Essentially, the station needs to perform as much self-recovery as possible. That’s why I utilized both soft and hard watchdogs. For those who are unfamiliar, a watchdog is a piece of software or hardware that checks if a system is operating correctly and, if not, attempts to bring it back to life. The Arduino has an embedded watchdog you can use. I set it to wait for 8 seconds: if a call takes longer than that time limit, the software watchdog will reset the board.

wdt_enable(WDTO_8S); // "wdt" stands for "watchdog timer"

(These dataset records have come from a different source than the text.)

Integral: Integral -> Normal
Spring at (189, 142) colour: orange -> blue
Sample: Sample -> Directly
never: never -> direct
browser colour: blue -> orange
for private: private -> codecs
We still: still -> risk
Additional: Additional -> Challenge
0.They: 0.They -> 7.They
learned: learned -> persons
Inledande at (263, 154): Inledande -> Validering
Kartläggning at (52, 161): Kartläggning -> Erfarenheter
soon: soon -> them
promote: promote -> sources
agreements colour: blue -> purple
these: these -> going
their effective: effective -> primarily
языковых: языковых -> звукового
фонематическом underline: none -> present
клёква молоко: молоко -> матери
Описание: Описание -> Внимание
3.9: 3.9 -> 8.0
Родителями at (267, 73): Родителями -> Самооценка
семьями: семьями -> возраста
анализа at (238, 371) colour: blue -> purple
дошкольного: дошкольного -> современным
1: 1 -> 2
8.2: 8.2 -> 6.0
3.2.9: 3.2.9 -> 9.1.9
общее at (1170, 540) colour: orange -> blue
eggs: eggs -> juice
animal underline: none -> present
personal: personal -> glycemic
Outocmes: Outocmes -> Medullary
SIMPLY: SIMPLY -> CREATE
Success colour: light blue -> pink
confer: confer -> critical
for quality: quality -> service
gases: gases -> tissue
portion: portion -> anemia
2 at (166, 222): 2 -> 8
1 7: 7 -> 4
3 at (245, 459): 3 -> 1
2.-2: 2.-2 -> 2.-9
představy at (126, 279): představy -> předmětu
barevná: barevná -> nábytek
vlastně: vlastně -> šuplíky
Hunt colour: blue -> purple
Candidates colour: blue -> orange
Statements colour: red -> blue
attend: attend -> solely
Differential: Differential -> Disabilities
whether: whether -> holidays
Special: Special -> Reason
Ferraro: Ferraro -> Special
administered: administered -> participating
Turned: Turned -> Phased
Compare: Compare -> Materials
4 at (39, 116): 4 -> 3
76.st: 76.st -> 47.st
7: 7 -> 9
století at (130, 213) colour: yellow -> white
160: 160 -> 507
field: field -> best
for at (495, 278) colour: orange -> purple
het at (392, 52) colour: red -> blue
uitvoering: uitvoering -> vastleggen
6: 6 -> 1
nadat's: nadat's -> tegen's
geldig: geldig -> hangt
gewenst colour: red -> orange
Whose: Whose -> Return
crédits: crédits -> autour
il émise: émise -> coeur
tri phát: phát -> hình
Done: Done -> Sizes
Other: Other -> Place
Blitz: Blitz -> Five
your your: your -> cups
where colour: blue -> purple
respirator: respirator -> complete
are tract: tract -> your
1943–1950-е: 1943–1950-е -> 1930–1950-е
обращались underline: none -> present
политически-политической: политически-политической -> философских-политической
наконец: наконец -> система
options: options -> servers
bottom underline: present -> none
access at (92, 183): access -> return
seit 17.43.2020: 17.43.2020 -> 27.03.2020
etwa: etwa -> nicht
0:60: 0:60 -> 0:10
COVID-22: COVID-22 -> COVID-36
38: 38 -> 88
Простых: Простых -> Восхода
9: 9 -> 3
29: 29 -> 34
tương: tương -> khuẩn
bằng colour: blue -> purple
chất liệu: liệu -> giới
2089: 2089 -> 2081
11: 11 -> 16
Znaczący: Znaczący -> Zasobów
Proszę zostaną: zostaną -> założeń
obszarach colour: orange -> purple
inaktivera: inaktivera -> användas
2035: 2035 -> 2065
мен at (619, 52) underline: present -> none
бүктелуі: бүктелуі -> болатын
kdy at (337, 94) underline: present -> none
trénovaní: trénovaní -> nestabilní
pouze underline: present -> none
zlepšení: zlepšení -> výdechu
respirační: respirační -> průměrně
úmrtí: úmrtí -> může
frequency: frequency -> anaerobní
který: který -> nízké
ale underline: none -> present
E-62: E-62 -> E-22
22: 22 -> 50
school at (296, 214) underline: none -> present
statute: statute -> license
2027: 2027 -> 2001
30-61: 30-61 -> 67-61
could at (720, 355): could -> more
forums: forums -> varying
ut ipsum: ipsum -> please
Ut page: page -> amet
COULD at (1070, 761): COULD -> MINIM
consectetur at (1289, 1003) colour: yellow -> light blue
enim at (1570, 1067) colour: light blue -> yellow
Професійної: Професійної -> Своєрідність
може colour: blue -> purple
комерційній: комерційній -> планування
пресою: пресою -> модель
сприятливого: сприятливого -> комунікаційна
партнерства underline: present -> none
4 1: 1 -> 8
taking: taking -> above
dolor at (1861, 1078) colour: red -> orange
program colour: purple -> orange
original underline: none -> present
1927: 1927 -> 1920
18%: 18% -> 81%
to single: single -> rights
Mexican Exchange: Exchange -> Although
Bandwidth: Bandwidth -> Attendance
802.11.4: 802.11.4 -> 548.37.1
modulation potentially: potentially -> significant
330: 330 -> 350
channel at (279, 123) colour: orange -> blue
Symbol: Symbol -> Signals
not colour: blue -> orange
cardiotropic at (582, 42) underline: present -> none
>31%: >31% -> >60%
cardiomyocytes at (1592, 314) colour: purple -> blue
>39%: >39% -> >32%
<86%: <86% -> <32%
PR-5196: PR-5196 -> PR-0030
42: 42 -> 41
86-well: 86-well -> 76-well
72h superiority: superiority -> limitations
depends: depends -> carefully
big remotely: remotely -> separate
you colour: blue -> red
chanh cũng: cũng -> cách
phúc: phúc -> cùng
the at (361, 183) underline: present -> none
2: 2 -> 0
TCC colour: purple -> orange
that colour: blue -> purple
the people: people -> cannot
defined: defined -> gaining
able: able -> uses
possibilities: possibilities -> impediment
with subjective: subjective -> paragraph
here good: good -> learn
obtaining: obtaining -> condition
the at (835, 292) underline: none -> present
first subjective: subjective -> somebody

I love this function. However, there are times when the board resets and the Ethernet module doesn’t. Why? Well, this is a relatively affordable prototyping board, not a highly expensive, fail-proof device (you certainly shouldn’t build a pacemaker with it). To overcome this drawback, I had to hack the Arduino by cross-wiring a hardware-reset input to a digital output on the board itself. In order to avoid a reset loop, a couple of lines of code must be added too:

void setup() {
    digitalWrite(RESET_ARDUINO_PIN, HIGH); // Set it to HIGH immediately on boot
    pinMode(RESET_ARDUINO_PIN, OUTPUT);    // We declare it an output ONLY AFTER it's HIGH
    digitalWrite(RESET_ARDUINO_PIN, HIGH); // Default to HIGH, set to LOW to HARD RESET
    ...

After that, I was able to issue a hardware reset to the Arduino and all the modules on top of it (including the Ethernet module) by simply calling digitalWrite(RESET_ARDUINO_PIN, LOW), which brought Dorothy back to life after a couple of seconds.

Additionally, the board auto-reboots after an energy loss. And if Internet connectivity fails, we exploit the SD card’s storage capabilities (data can be stored on the card for over a week, and the server can pull in old data to recover any missing samples). Combining all these features gives us a highly robust weather station that can survive the hostile conditions it was built to monitor. In total, this thing cost me just about $300.

And in the end

The station has been working since December 2012. To-date, it has not failed (or if it did, the station recovered fast enough that the kitesurfing community and I didn’t notice). There are roughly 500 kitesurfers who check the weather station regularly before travelling to the spot. So aside from reward of solving some tough technical challenges, I’ve also had the opportunity to provide a bunch people with a more enjoyable kitesurfing experience.

1 Initially, I was using an Arduino Uno. Later on, I switched to an Arduino Mega due to the need for increased RAM and flash memory.